Anticoagulants: If Ezetrol is added to warfarin, another coumarin anticoagulant or fluindione, the International Normalized Ratio (INR) should be appropriately monitored (see Interactions).
Effects on the Ability to Drive or Operate Machinery: No studies of the effects on the ability to drive and use of machines have been performed. However, ezetimibe is not expected to affect the ability to drive and use machines.
Use in pregnancy: No clinical data on exposed pregnancies are available. Animal studies of ezetimibe administered alone do not indicate direct or indirect harmful effects with respect to pregnancy, embryonal/fetal development, parturition or postnatal development. However, caution should be exercised when prescribing to pregnant women.

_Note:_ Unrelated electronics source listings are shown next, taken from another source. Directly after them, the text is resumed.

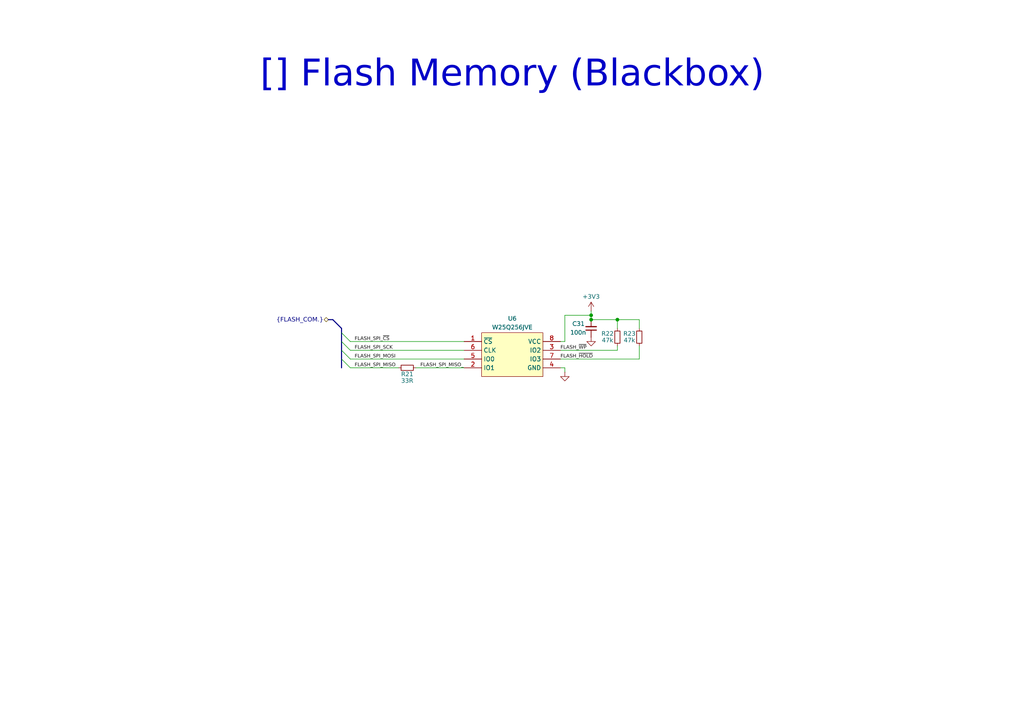
<source format=kicad_sch>
(kicad_sch
	(version 20231120)
	(generator "eeschema")
	(generator_version "8.0")
	(uuid "54e26ab7-0344-4f97-9f6c-9d33dfb2ddca")
	(paper "A4")
	(title_block
		(title "Flash Memory (Blackbox)")
		(date "2025-09-01")
		(rev "0.1")
	)
	
	(junction
		(at 171.45 92.71)
		(diameter 0)
		(color 0 0 0 0)
		(uuid "86a9c571-54f4-43c1-99df-0ed9a343400e")
	)
	(junction
		(at 171.45 91.44)
		(diameter 0)
		(color 0 0 0 0)
		(uuid "8872ed9e-044c-414c-8ff4-6043f1e53bf3")
	)
	(junction
		(at 179.07 92.71)
		(diameter 0)
		(color 0 0 0 0)
		(uuid "fe5b05d4-9b76-4aae-86c3-ff13f4abce00")
	)
	(bus_entry
		(at 99.06 104.14)
		(size 2.54 2.54)
		(stroke
			(width 0)
			(type default)
		)
		(uuid "4723b0d0-fac0-4487-9a96-6e16805f47cb")
	)
	(bus_entry
		(at 99.06 99.06)
		(size 2.54 2.54)
		(stroke
			(width 0)
			(type default)
		)
		(uuid "708f2fc5-b5b2-40e8-8cfa-c6ef2497822c")
	)
	(bus_entry
		(at 99.06 101.6)
		(size 2.54 2.54)
		(stroke
			(width 0)
			(type default)
		)
		(uuid "9ac5008a-f620-4006-9aea-76e79b590097")
	)
	(bus_entry
		(at 99.06 96.52)
		(size 2.54 2.54)
		(stroke
			(width 0)
			(type default)
		)
		(uuid "b8576ac9-2710-4e6b-ac9f-7073fb13b10d")
	)
	(wire
		(pts
			(xy 179.07 95.25) (xy 179.07 92.71)
		)
		(stroke
			(width 0)
			(type default)
		)
		(uuid "04ea5f4f-35ce-499e-b6f3-9e7ffec1ba29")
	)
	(wire
		(pts
			(xy 171.45 91.44) (xy 171.45 92.71)
		)
		(stroke
			(width 0)
			(type default)
		)
		(uuid "05ead4d4-fba1-4a6f-9062-cb7701b9dbaa")
	)
	(bus
		(pts
			(xy 99.06 96.52) (xy 99.06 99.06)
		)
		(stroke
			(width 0)
			(type default)
		)
		(uuid "0d87a98b-68f9-42b5-b143-e0b7290bcd6c")
	)
	(bus
		(pts
			(xy 96.52 92.71) (xy 95.25 92.71)
		)
		(stroke
			(width 0)
			(type default)
		)
		(uuid "1c1d8ab0-ef90-4416-96fd-1c008e2282e3")
	)
	(wire
		(pts
			(xy 163.83 106.68) (xy 163.83 107.95)
		)
		(stroke
			(width 0)
			(type default)
		)
		(uuid "24e689bf-cef0-46ef-bd28-0af2a5683188")
	)
	(bus
		(pts
			(xy 96.52 92.71) (xy 99.06 95.25)
		)
		(stroke
			(width 0)
			(type default)
		)
		(uuid "2b6fbf85-ca95-4e9c-bada-197693af4f5e")
	)
	(bus
		(pts
			(xy 99.06 95.25) (xy 99.06 96.52)
		)
		(stroke
			(width 0)
			(type default)
		)
		(uuid "2c934190-6776-44e2-952c-9ab377827c92")
	)
	(wire
		(pts
			(xy 162.56 99.06) (xy 163.83 99.06)
		)
		(stroke
			(width 0)
			(type default)
		)
		(uuid "2d89a53b-0b8e-4f65-afde-ea02b0287431")
	)
	(wire
		(pts
			(xy 162.56 104.14) (xy 185.42 104.14)
		)
		(stroke
			(width 0)
			(type default)
		)
		(uuid "370ead1b-15a8-4396-a2e4-e6fccdd6f367")
	)
	(wire
		(pts
			(xy 162.56 106.68) (xy 163.83 106.68)
		)
		(stroke
			(width 0)
			(type default)
		)
		(uuid "3aeb4efa-25b1-4a38-b41d-81e4c143f1cd")
	)
	(bus
		(pts
			(xy 99.06 104.14) (xy 99.06 106.68)
		)
		(stroke
			(width 0)
			(type default)
		)
		(uuid "3cd65461-f3bd-4115-ae70-f9dd9c9d1995")
	)
	(wire
		(pts
			(xy 101.6 104.14) (xy 134.62 104.14)
		)
		(stroke
			(width 0)
			(type default)
		)
		(uuid "453484d3-55f9-4703-b71e-5c4815619576")
	)
	(wire
		(pts
			(xy 101.6 106.68) (xy 115.57 106.68)
		)
		(stroke
			(width 0)
			(type default)
		)
		(uuid "4c6d1107-b0c0-42fa-aed5-d9a0e2a9f88a")
	)
	(wire
		(pts
			(xy 101.6 101.6) (xy 134.62 101.6)
		)
		(stroke
			(width 0)
			(type default)
		)
		(uuid "5273f13e-7731-4116-a5da-a3bff80b56e5")
	)
	(bus
		(pts
			(xy 99.06 101.6) (xy 99.06 104.14)
		)
		(stroke
			(width 0)
			(type default)
		)
		(uuid "61e2b60d-2223-4817-a926-cc52c31b2c23")
	)
	(bus
		(pts
			(xy 99.06 99.06) (xy 99.06 101.6)
		)
		(stroke
			(width 0)
			(type default)
		)
		(uuid "6fd999aa-6fd9-4689-aff9-32c29fd49f84")
	)
	(wire
		(pts
			(xy 185.42 95.25) (xy 185.42 92.71)
		)
		(stroke
			(width 0)
			(type default)
		)
		(uuid "81690cf8-1ec4-4291-a852-eba2372180f5")
	)
	(wire
		(pts
			(xy 171.45 90.17) (xy 171.45 91.44)
		)
		(stroke
			(width 0)
			(type default)
		)
		(uuid "8594d902-e8ca-4e41-9d28-036ffbfcc2db")
	)
	(wire
		(pts
			(xy 179.07 92.71) (xy 171.45 92.71)
		)
		(stroke
			(width 0)
			(type default)
		)
		(uuid "981118e5-74f0-479f-b01f-3c4eeddea355")
	)
	(wire
		(pts
			(xy 101.6 99.06) (xy 134.62 99.06)
		)
		(stroke
			(width 0)
			(type default)
		)
		(uuid "9987d891-409f-4e74-b0f6-dbd1318351fa")
	)
	(wire
		(pts
			(xy 163.83 99.06) (xy 163.83 91.44)
		)
		(stroke
			(width 0)
			(type default)
		)
		(uuid "ac8ddc5f-119e-41df-bac7-80057f297d42")
	)
	(wire
		(pts
			(xy 179.07 92.71) (xy 185.42 92.71)
		)
		(stroke
			(width 0)
			(type default)
		)
		(uuid "ad506e7d-c4de-4c26-a940-2929b80def5e")
	)
	(wire
		(pts
			(xy 179.07 101.6) (xy 179.07 100.33)
		)
		(stroke
			(width 0)
			(type default)
		)
		(uuid "d6f5c161-d026-45d8-854b-b064f500a2c0")
	)
	(wire
		(pts
			(xy 120.65 106.68) (xy 134.62 106.68)
		)
		(stroke
			(width 0)
			(type default)
		)
		(uuid "d74c9a78-1922-4386-a9e2-6ff8dfacae3a")
	)
	(wire
		(pts
			(xy 163.83 91.44) (xy 171.45 91.44)
		)
		(stroke
			(width 0)
			(type default)
		)
		(uuid "dd538f6b-d22a-453c-b22d-044cdadc2b11")
	)
	(wire
		(pts
			(xy 185.42 104.14) (xy 185.42 100.33)
		)
		(stroke
			(width 0)
			(type default)
		)
		(uuid "f3372e35-2c08-4515-b14d-fc6d79b45dfc")
	)
	(wire
		(pts
			(xy 162.56 101.6) (xy 179.07 101.6)
		)
		(stroke
			(width 0)
			(type default)
		)
		(uuid "fbddd7a0-1184-43ad-8cb4-fad0afb33527")
	)
	(text_box "[${#}] ${TITLE}"
		(exclude_from_sim no)
		(at 11.43 11.43 0)
		(size 274.32 22.86)
		(stroke
			(width -0.0001)
			(type default)
		)
		(fill
			(type none)
		)
		(effects
			(font
				(face "Arial")
				(size 7.62 7.62)
			)
			(justify top)
		)
		(uuid "7f59df70-41c3-415b-8837-6059a5f0684e")
	)
	(label "FLASH_SPI_MISO_"
		(at 121.92 106.68 0)
		(fields_autoplaced yes)
		(effects
			(font
				(face "Arial")
				(size 1.016 1.016)
			)
			(justify left bottom)
		)
		(uuid "080c7834-a93e-4cee-adf7-04f1a0c8ed59")
	)
	(label "FLASH_~{HOLD}"
		(at 162.56 104.14 0)
		(fields_autoplaced yes)
		(effects
			(font
				(face "Arial")
				(size 1.016 1.016)
			)
			(justify left bottom)
		)
		(uuid "0ff48f28-c31c-49da-b6db-1068582a6b86")
	)
	(label "FLASH_SPI_SCK"
		(at 102.87 101.6 0)
		(fields_autoplaced yes)
		(effects
			(font
				(face "Arial")
				(size 1.016 1.016)
			)
			(justify left bottom)
		)
		(uuid "964490cd-00ff-4cf7-ab81-eade9d9d57b4")
	)
	(label "FLASH_SPI_MOSI"
		(at 102.87 104.14 0)
		(fields_autoplaced yes)
		(effects
			(font
				(face "Arial")
				(size 1.016 1.016)
			)
			(justify left bottom)
		)
		(uuid "a955564c-9ae4-42cf-b5d8-ce8f53408132")
	)
	(label "FLASH_SPI_MISO"
		(at 102.87 106.68 0)
		(fields_autoplaced yes)
		(effects
			(font
				(face "Arial")
				(size 1.016 1.016)
			)
			(justify left bottom)
		)
		(uuid "c5986df5-21f2-4ede-9536-9003231f3c8e")
	)
	(label "FLASH_~{WP}"
		(at 162.56 101.6 0)
		(fields_autoplaced yes)
		(effects
			(font
				(face "Arial")
				(size 1.016 1.016)
			)
			(justify left bottom)
		)
		(uuid "d20940c0-82fb-41c7-9d2d-833ad401046c")
	)
	(label "FLASH_SPI_~{CS}"
		(at 102.87 99.06 0)
		(fields_autoplaced yes)
		(effects
			(font
				(face "Arial")
				(size 1.016 1.016)
			)
			(justify left bottom)
		)
		(uuid "d8e76e3e-4d51-4bb8-88e3-6b660632c46d")
	)
	(hierarchical_label "{FLASH_COM.}"
		(shape bidirectional)
		(at 95.25 92.71 180)
		(fields_autoplaced yes)
		(effects
			(font
				(face "Arial")
				(size 1.27 1.27)
			)
			(justify right)
		)
		(uuid "cfdacd49-a449-4269-bbba-808b41416b00")
	)
	(symbol
		(lib_id "Device:C_Small")
		(at 171.45 95.25 180)
		(unit 1)
		(exclude_from_sim no)
		(in_bom yes)
		(on_board yes)
		(dnp no)
		(uuid "0871645e-526a-47d0-9e8e-97b14bb99482")
		(property "Reference" "C31"
			(at 169.545 93.98 0)
			(effects
				(font
					(face "Arial")
					(size 1.27 1.27)
				)
				(justify left)
			)
		)
		(property "Value" "100n"
			(at 170.18 96.52 0)
			(effects
				(font
					(face "Arial")
					(size 1.27 1.27)
				)
				(justify left)
			)
		)
		(property "Footprint" "Capacitor_SMD:C_0402_1005Metric"
			(at 171.45 95.25 0)
			(effects
				(font
					(face "Arial")
					(size 1.27 1.27)
				)
				(hide yes)
			)
		)
		(property "Datasheet" "~"
			(at 171.45 95.25 0)
			(effects
				(font
					(face "Arial")
					(size 1.27 1.27)
				)
				(hide yes)
			)
		)
		(property "Description" "Multilayer Ceramic Capacitors MLCC - SMD/SMT 16V 0.1uF X7R 0402 10 %"
			(at 171.45 95.25 0)
			(effects
				(font
					(face "Arial")
					(size 1.27 1.27)
				)
				(hide yes)
			)
		)
		(property "Manufacturer" "TAIYO YUDEN"
			(at 171.45 95.25 0)
			(effects
				(font
					(face "Arial")
					(size 1.27 1.27)
				)
				(hide yes)
			)
		)
		(property "Mfr Part Number" "MSASE105SB7104KFNA01"
			(at 171.45 95.25 0)
			(effects
				(font
					(face "Arial")
					(size 1.27 1.27)
				)
				(hide yes)
			)
		)
		(pin "1"
			(uuid "2e352d17-a31a-4a99-b290-ffa120a8db2e")
		)
		(pin "2"
			(uuid "ae73fcc8-418d-4b89-8ae5-b51cf4a8c841")
		)
		(instances
			(project "atmos-fc"
				(path "/bf89e20f-cdc6-4060-8fa3-3034702818c2/00fd0b45-3f44-4837-8bf6-c57850ba9bcb"
					(reference "C31")
					(unit 1)
				)
			)
		)
	)
	(symbol
		(lib_name "GND_1")
		(lib_id "power:GND")
		(at 163.83 107.95 0)
		(unit 1)
		(exclude_from_sim no)
		(in_bom yes)
		(on_board yes)
		(dnp no)
		(uuid "31908500-b018-4fb9-97b3-e0a8d7078dd1")
		(property "Reference" "#PWR052"
			(at 163.83 114.3 0)
			(effects
				(font
					(face "Arial")
					(size 1.27 1.27)
				)
				(hide yes)
			)
		)
		(property "Value" "GND"
			(at 163.83 112.014 0)
			(effects
				(font
					(face "Arial")
					(size 1.27 1.27)
				)
				(hide yes)
			)
		)
		(property "Footprint" ""
			(at 163.83 107.95 0)
			(effects
				(font
					(face "Arial")
					(size 1.27 1.27)
				)
				(hide yes)
			)
		)
		(property "Datasheet" ""
			(at 163.83 107.95 0)
			(effects
				(font
					(face "Arial")
					(size 1.27 1.27)
				)
				(hide yes)
			)
		)
		(property "Description" "Power symbol creates a global label with name \"GND\" , ground"
			(at 163.83 107.95 0)
			(effects
				(font
					(face "Arial")
					(size 1.27 1.27)
				)
				(hide yes)
			)
		)
		(pin "1"
			(uuid "edbc7c9c-316d-466d-a814-0606bb8792b3")
		)
		(instances
			(project "atmos-fc"
				(path "/bf89e20f-cdc6-4060-8fa3-3034702818c2/00fd0b45-3f44-4837-8bf6-c57850ba9bcb"
					(reference "#PWR052")
					(unit 1)
				)
			)
		)
	)
	(symbol
		(lib_id "Device:R_Small")
		(at 179.07 97.79 0)
		(unit 1)
		(exclude_from_sim no)
		(in_bom yes)
		(on_board yes)
		(dnp no)
		(uuid "33171417-fafd-4976-9072-8e0131523281")
		(property "Reference" "R22"
			(at 176.2125 96.8375 0)
			(effects
				(font
					(face "Arial")
					(size 1.27 1.27)
				)
			)
		)
		(property "Value" "47k"
			(at 176.2125 98.7425 0)
			(effects
				(font
					(face "Arial")
					(size 1.27 1.27)
				)
			)
		)
		(property "Footprint" "Resistor_SMD:R_0402_1005Metric"
			(at 179.07 97.79 0)
			(effects
				(font
					(face "Arial")
					(size 1.27 1.27)
				)
				(hide yes)
			)
		)
		(property "Datasheet" "~"
			(at 179.07 97.79 0)
			(effects
				(font
					(face "Arial")
					(size 1.27 1.27)
				)
				(hide yes)
			)
		)
		(property "Description" "Thick Film Resistors - SMD 1/16watt 47Kohms 1% Commercial Use"
			(at 179.07 97.79 0)
			(effects
				(font
					(face "Arial")
					(size 1.27 1.27)
				)
				(hide yes)
			)
		)
		(property "Manufacturer" "Vishay / Dale"
			(at 179.07 97.79 0)
			(effects
				(font
					(face "Arial")
					(size 1.27 1.27)
				)
				(hide yes)
			)
		)
		(property "Mfr Part Number" "CRCW040247K0FKEDC"
			(at 179.07 97.79 0)
			(effects
				(font
					(face "Arial")
					(size 1.27 1.27)
				)
				(hide yes)
			)
		)
		(pin "1"
			(uuid "44896796-08fc-43cf-9f62-bec3c48e6d76")
		)
		(pin "2"
			(uuid "60162d14-a61a-4af0-bfb2-916a2533b157")
		)
		(instances
			(project "atmos-fc"
				(path "/bf89e20f-cdc6-4060-8fa3-3034702818c2/00fd0b45-3f44-4837-8bf6-c57850ba9bcb"
					(reference "R22")
					(unit 1)
				)
			)
		)
	)
	(symbol
		(lib_id "power:+3V3")
		(at 171.45 90.17 0)
		(unit 1)
		(exclude_from_sim no)
		(in_bom yes)
		(on_board yes)
		(dnp no)
		(uuid "3d65762e-5f78-446e-bd3d-492ec8bee94f")
		(property "Reference" "#PWR040"
			(at 171.45 93.98 0)
			(effects
				(font
					(face "Arial")
					(size 1.27 1.27)
				)
				(hide yes)
			)
		)
		(property "Value" "+3V3"
			(at 171.45 86.106 0)
			(effects
				(font
					(face "Arial")
					(size 1.27 1.27)
				)
			)
		)
		(property "Footprint" ""
			(at 171.45 90.17 0)
			(effects
				(font
					(face "Arial")
					(size 1.27 1.27)
				)
				(hide yes)
			)
		)
		(property "Datasheet" ""
			(at 171.45 90.17 0)
			(effects
				(font
					(face "Arial")
					(size 1.27 1.27)
				)
				(hide yes)
			)
		)
		(property "Description" "Power symbol creates a global label with name \"+3V3\""
			(at 171.45 90.17 0)
			(effects
				(font
					(face "Arial")
					(size 1.27 1.27)
				)
				(hide yes)
			)
		)
		(pin "1"
			(uuid "54744846-52e7-4878-9b9a-d957dac20863")
		)
		(instances
			(project "atmos-fc"
				(path "/bf89e20f-cdc6-4060-8fa3-3034702818c2/00fd0b45-3f44-4837-8bf6-c57850ba9bcb"
					(reference "#PWR040")
					(unit 1)
				)
			)
		)
	)
	(symbol
		(lib_name "GND_1")
		(lib_id "power:GND")
		(at 171.45 97.79 0)
		(unit 1)
		(exclude_from_sim no)
		(in_bom yes)
		(on_board yes)
		(dnp no)
		(uuid "409fc57d-9d76-4e6f-862b-4acd5ae939b5")
		(property "Reference" "#PWR044"
			(at 171.45 104.14 0)
			(effects
				(font
					(face "Arial")
					(size 1.27 1.27)
				)
				(hide yes)
			)
		)
		(property "Value" "GND"
			(at 171.45 101.854 0)
			(effects
				(font
					(face "Arial")
					(size 1.27 1.27)
				)
				(hide yes)
			)
		)
		(property "Footprint" ""
			(at 171.45 97.79 0)
			(effects
				(font
					(face "Arial")
					(size 1.27 1.27)
				)
				(hide yes)
			)
		)
		(property "Datasheet" ""
			(at 171.45 97.79 0)
			(effects
				(font
					(face "Arial")
					(size 1.27 1.27)
				)
				(hide yes)
			)
		)
		(property "Description" "Power symbol creates a global label with name \"GND\" , ground"
			(at 171.45 97.79 0)
			(effects
				(font
					(face "Arial")
					(size 1.27 1.27)
				)
				(hide yes)
			)
		)
		(pin "1"
			(uuid "84cc5238-1195-493a-9412-c3fc56271e59")
		)
		(instances
			(project "atmos-fc"
				(path "/bf89e20f-cdc6-4060-8fa3-3034702818c2/00fd0b45-3f44-4837-8bf6-c57850ba9bcb"
					(reference "#PWR044")
					(unit 1)
				)
			)
		)
	)
	(symbol
		(lib_id "Device:R_Small")
		(at 118.11 106.68 90)
		(unit 1)
		(exclude_from_sim no)
		(in_bom yes)
		(on_board yes)
		(dnp no)
		(uuid "41cd3658-0db5-47e8-8bb6-aafbe2cf5e7e")
		(property "Reference" "R21"
			(at 118.11 108.585 90)
			(effects
				(font
					(face "Arial")
					(size 1.27 1.27)
				)
			)
		)
		(property "Value" "33R"
			(at 118.11 110.49 90)
			(effects
				(font
					(face "Arial")
					(size 1.27 1.27)
				)
			)
		)
		(property "Footprint" "Resistor_SMD:R_0402_1005Metric"
			(at 118.11 106.68 0)
			(effects
				(font
					(face "Arial")
					(size 1.27 1.27)
				)
				(hide yes)
			)
		)
		(property "Datasheet" "~"
			(at 118.11 106.68 0)
			(effects
				(font
					(face "Arial")
					(size 1.27 1.27)
				)
				(hide yes)
			)
		)
		(property "Description" "Thick Film Resistors - SMD 1/16watt 33ohms 1% 100ppm"
			(at 118.11 106.68 0)
			(effects
				(font
					(face "Arial")
					(size 1.27 1.27)
				)
				(hide yes)
			)
		)
		(property "Manufacturer" "Vishay / Dale"
			(at 118.11 106.68 0)
			(effects
				(font
					(face "Arial")
					(size 1.27 1.27)
				)
				(hide yes)
			)
		)
		(property "Mfr Part Number" "CRCW040220K0FKED"
			(at 118.11 106.68 0)
			(effects
				(font
					(face "Arial")
					(size 1.27 1.27)
				)
				(hide yes)
			)
		)
		(pin "1"
			(uuid "a193368a-9849-4137-be96-1473d5158fdd")
		)
		(pin "2"
			(uuid "6162771e-52fc-49a9-9cff-e90acfe51763")
		)
		(instances
			(project "atmos-fc"
				(path "/bf89e20f-cdc6-4060-8fa3-3034702818c2/00fd0b45-3f44-4837-8bf6-c57850ba9bcb"
					(reference "R21")
					(unit 1)
				)
			)
		)
	)
	(symbol
		(lib_id "Device:R_Small")
		(at 185.42 97.79 0)
		(unit 1)
		(exclude_from_sim no)
		(in_bom yes)
		(on_board yes)
		(dnp no)
		(uuid "cfb792a7-e8b6-4f4a-af3d-a73f51e4164d")
		(property "Reference" "R23"
			(at 182.5625 96.8375 0)
			(effects
				(font
					(face "Arial")
					(size 1.27 1.27)
				)
			)
		)
		(property "Value" "47k"
			(at 182.5625 98.7425 0)
			(effects
				(font
					(face "Arial")
					(size 1.27 1.27)
				)
			)
		)
		(property "Footprint" "Resistor_SMD:R_0402_1005Metric"
			(at 185.42 97.79 0)
			(effects
				(font
					(face "Arial")
					(size 1.27 1.27)
				)
				(hide yes)
			)
		)
		(property "Datasheet" "~"
			(at 185.42 97.79 0)
			(effects
				(font
					(face "Arial")
					(size 1.27 1.27)
				)
				(hide yes)
			)
		)
		(property "Description" "Thick Film Resistors - SMD 1/16watt 47Kohms 1% Commercial Use"
			(at 185.42 97.79 0)
			(effects
				(font
					(face "Arial")
					(size 1.27 1.27)
				)
				(hide yes)
			)
		)
		(property "Manufacturer" "Vishay / Dale"
			(at 185.42 97.79 0)
			(effects
				(font
					(face "Arial")
					(size 1.27 1.27)
				)
				(hide yes)
			)
		)
		(property "Mfr Part Number" "CRCW040247K0FKEDC"
			(at 185.42 97.79 0)
			(effects
				(font
					(face "Arial")
					(size 1.27 1.27)
				)
				(hide yes)
			)
		)
		(pin "1"
			(uuid "ca559627-7746-4ed9-8428-7261a94f3035")
		)
		(pin "2"
			(uuid "7a3c6da9-042d-477f-8218-8caa67a744f4")
		)
		(instances
			(project "atmos-fc"
				(path "/bf89e20f-cdc6-4060-8fa3-3034702818c2/00fd0b45-3f44-4837-8bf6-c57850ba9bcb"
					(reference "R23")
					(unit 1)
				)
			)
		)
	)
	(symbol
		(lib_id "0_ic:W25Q256JVE")
		(at 148.59 93.98 0)
		(unit 1)
		(exclude_from_sim no)
		(in_bom yes)
		(on_board yes)
		(dnp no)
		(uuid "f6fc9c1e-f725-4195-b892-affd9075ddb2")
		(property "Reference" "U6"
			(at 148.59 92.456 0)
			(effects
				(font
					(face "Arial")
					(size 1.27 1.27)
				)
			)
		)
		(property "Value" "W25Q256JVE"
			(at 148.59 94.996 0)
			(effects
				(font
					(face "Arial")
					(size 1.27 1.27)
				)
			)
		)
		(property "Footprint" "0_package_son:WSON-8-1EP_8x6mm_P1.27mm"
			(at 148.59 93.98 0)
			(effects
				(font
					(face "Arial")
					(size 1.27 1.27)
				)
				(hide yes)
			)
		)
		(property "Datasheet" "https://www.winbond.com/hq/support/documentation/levelOne.jsp?__locale=en&DocNo=DA00-W25Q256JV"
			(at 148.59 93.98 0)
			(effects
				(font
					(face "Arial")
					(size 1.27 1.27)
				)
				(hide yes)
			)
		)
		(property "Description" "3V 256M-BIT SERIAL FLASH MEMORY WITH DUAL/QUAD SPI"
			(at 148.59 93.98 0)
			(effects
				(font
					(face "Arial")
					(size 1.27 1.27)
				)
				(hide yes)
			)
		)
		(property "Manufacturer" "Winbond"
			(at 148.59 93.98 0)
			(effects
				(font
					(face "Arial")
					(size 1.27 1.27)
				)
				(hide yes)
			)
		)
		(property "Mfr Part Number" "W25Q256JVEIQ "
			(at 148.59 93.98 0)
			(effects
				(font
					(face "Arial")
					(size 1.27 1.27)
				)
				(hide yes)
			)
		)
		(pin "5"
			(uuid "070dc5f3-6553-4c78-8110-f9eafc69d4cb")
		)
		(pin "7"
			(uuid "8956de9a-379f-41ba-8813-35ef33ba5971")
		)
		(pin "1"
			(uuid "3c1ecda1-c780-43ad-837b-3a3fb5d45ee2")
		)
		(pin "3"
			(uuid "eae585b3-02a8-4564-b1ae-e56230af8874")
		)
		(pin "4"
			(uuid "52f035e4-06ae-4e7c-b669-b023cc1cc0ec")
		)
		(pin "8"
			(uuid "67092844-a898-4281-8a69-578b8487a2df")
		)
		(pin "6"
			(uuid "3e901457-c6f6-403e-965a-20e1b8f8a71b")
		)
		(pin "2"
			(uuid "a83e8677-5efb-4cbe-97d9-28199669f03a")
		)
		(instances
			(project ""
				(path "/bf89e20f-cdc6-4060-8fa3-3034702818c2/00fd0b45-3f44-4837-8bf6-c57850ba9bcb"
					(reference "U6")
					(unit 1)
				)
			)
		)
	)
)

</source>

When ezetimibe was given with lovastatin, simvastatin, pravastatin or atorvastatin, no teratogenic effects were observed in embryo-fetal development studies in pregnant rats. In pregnant rabbits, a low incidence of skeletal malformations was observed.
When ezetimibe is to be administered with a statin, which is contraindicated during pregnancy and lactation, please refer to the information for that particular statin.
Use in lactation: Studies in rats have shown that ezetimibe is excreted in milk. It is not known whether ezetimibe is excreted into human breast milk. Therefore, Ezetrol should not be used in nursing mothers unless the potential benefit justifies the potential risk to the infant.